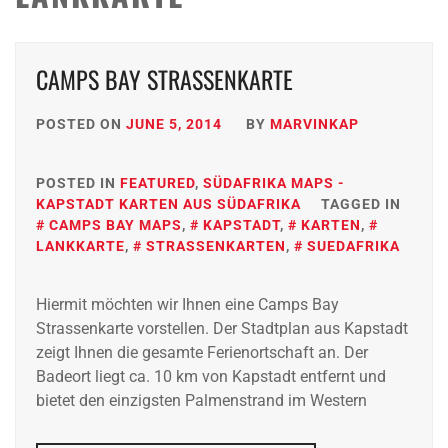
CAMPS BAY STRASSENKARTE
POSTED ON
JUNE 5, 2014
BY
MARVINKAP
POSTED IN
FEATURED
,
SÜDAFRIKA MAPS -
KAPSTADT KARTEN AUS SÜDAFRIKA
TAGGED IN
CAMPS BAY MAPS
,
KAPSTADT
,
KARTEN
,
LANKKARTE
,
STRASSENKARTEN
,
SUEDAFRIKA
Hiermit möchten wir Ihnen eine Camps Bay
Strassenkarte vorstellen. Der Stadtplan aus Kapstadt
zeigt Ihnen die gesamte Ferienortschaft an. Der
Badeort liegt ca. 10 km von Kapstadt entfernt und
bietet den einzigsten Palmenstrand im Western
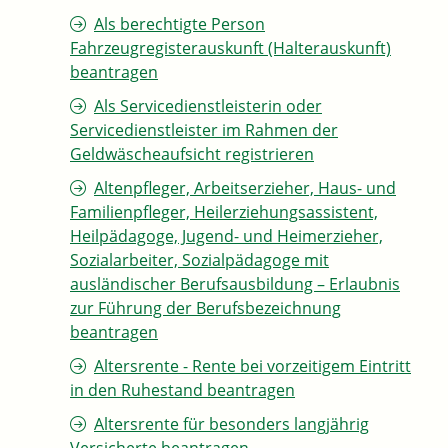
Als berechtigte Person
Fahrzeugregisterauskunft (Halterauskunft)
beantragen
Als Servicedienstleisterin oder
Servicedienstleister im Rahmen der
Geldwäscheaufsicht registrieren
Altenpfleger, Arbeitserzieher, Haus- und
Familienpfleger, Heilerziehungsassistent,
Heilpädagoge, Jugend- und Heimerzieher,
Sozialarbeiter, Sozialpädagoge mit
ausländischer Berufsausbildung – Erlaubnis
zur Führung der Berufsbezeichnung
beantragen
Altersrente - Rente bei vorzeitigem Eintritt
in den Ruhestand beantragen
Altersrente für besonders langjährig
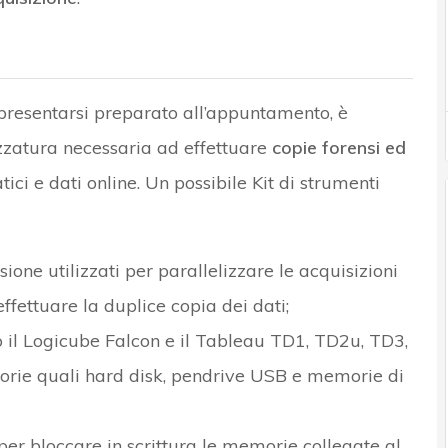
presentarsi preparato all’appuntamento, è
ezzatura necessaria ad effettuare
copie forensi ed
tici e dati online. Un possibile Kit di strumenti
ione utilizzati per parallelizzare le acquisizioni
effettuare la duplice copia dei dati;
l Logicube Falcon e il Tableau TD1, TD2u, TD3,
morie quali hard disk, pendrive USB e memorie di
er bloccare in scrittura le memorie collegate al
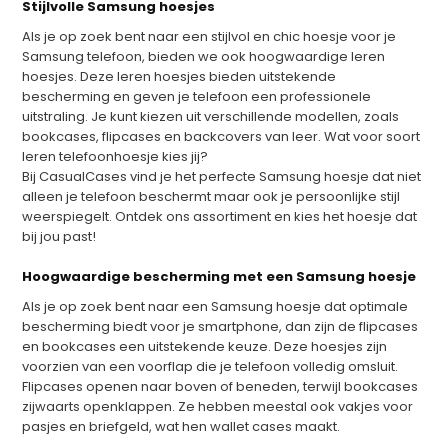
Stijlvolle Samsung hoesjes
Als je op zoek bent naar een stijlvol en chic hoesje voor je
Samsung telefoon, bieden we ook hoogwaardige leren
hoesjes. Deze leren hoesjes bieden uitstekende
bescherming en geven je telefoon een professionele
uitstraling. Je kunt kiezen uit verschillende modellen, zoals
bookcases, flipcases en backcovers van leer. Wat voor soort
leren telefoonhoesje kies jij?
Bij CasualCases vind je het perfecte Samsung hoesje dat niet
alleen je telefoon beschermt maar ook je persoonlijke stijl
weerspiegelt. Ontdek ons assortiment en kies het hoesje dat
bij jou past!
Hoogwaardige bescherming met een Samsung hoesje
Als je op zoek bent naar een Samsung hoesje dat optimale
bescherming biedt voor je smartphone, dan zijn de flipcases
en bookcases een uitstekende keuze. Deze hoesjes zijn
voorzien van een voorflap die je telefoon volledig omsluit.
Flipcases openen naar boven of beneden, terwijl bookcases
zijwaarts openklappen. Ze hebben meestal ook vakjes voor
pasjes en briefgeld, wat hen wallet cases maakt.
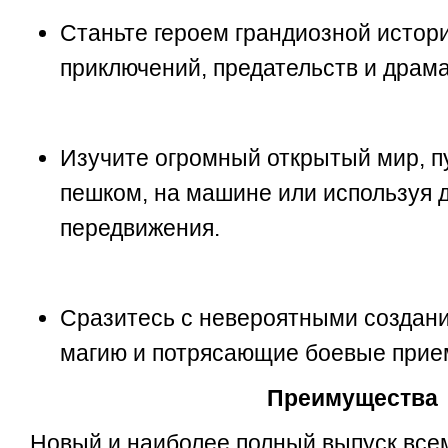
Станьте героем грандиозной истори
приключений, предательств и драм
Изучите огромный открытый мир, п
пешком, на машине или используя 
передвижения.
Сразитесь с невероятными создани
магию и потрясающие боевые прие
Преимущества
Новый и наиболее полный выпуск все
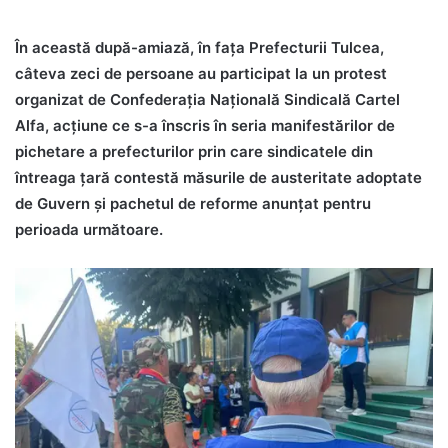
În această după-amiază, în fața Prefecturii Tulcea,
câteva zeci de persoane au participat la un protest
organizat de Confederația Națională Sindicală Cartel
Alfa, acțiune ce s-a înscris în seria manifestărilor de
pichetare a prefecturilor prin care sindicatele din
întreaga țară contestă măsurile de austeritate adoptate
de Guvern și pachetul de reforme anunțat pentru
perioada următoare.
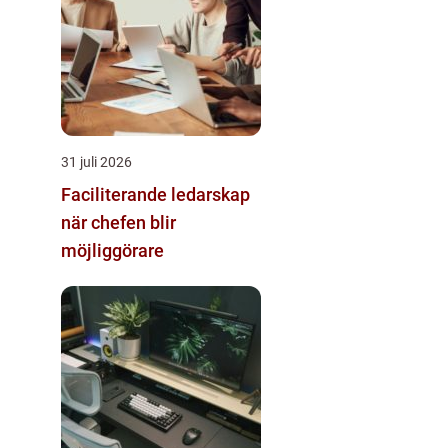
31 juli 2026
Faciliterande ledarskap
när chefen blir
möjliggörare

(Job):
The lines above starting at the one that contains "Heilpädagoge, Jugend- und" and ending at the one that contains "in den Ruhestand beantragen" must be transcribed exactly, and no other lines may appear.

(Output for this exercise):
Heilpädagoge, Jugend- und Heimerzieher,
Sozialarbeiter, Sozialpädagoge mit
ausländischer Berufsausbildung – Erlaubnis
zur Führung der Berufsbezeichnung
beantragen
Altersrente - Rente bei vorzeitigem Eintritt
in den Ruhestand beantragen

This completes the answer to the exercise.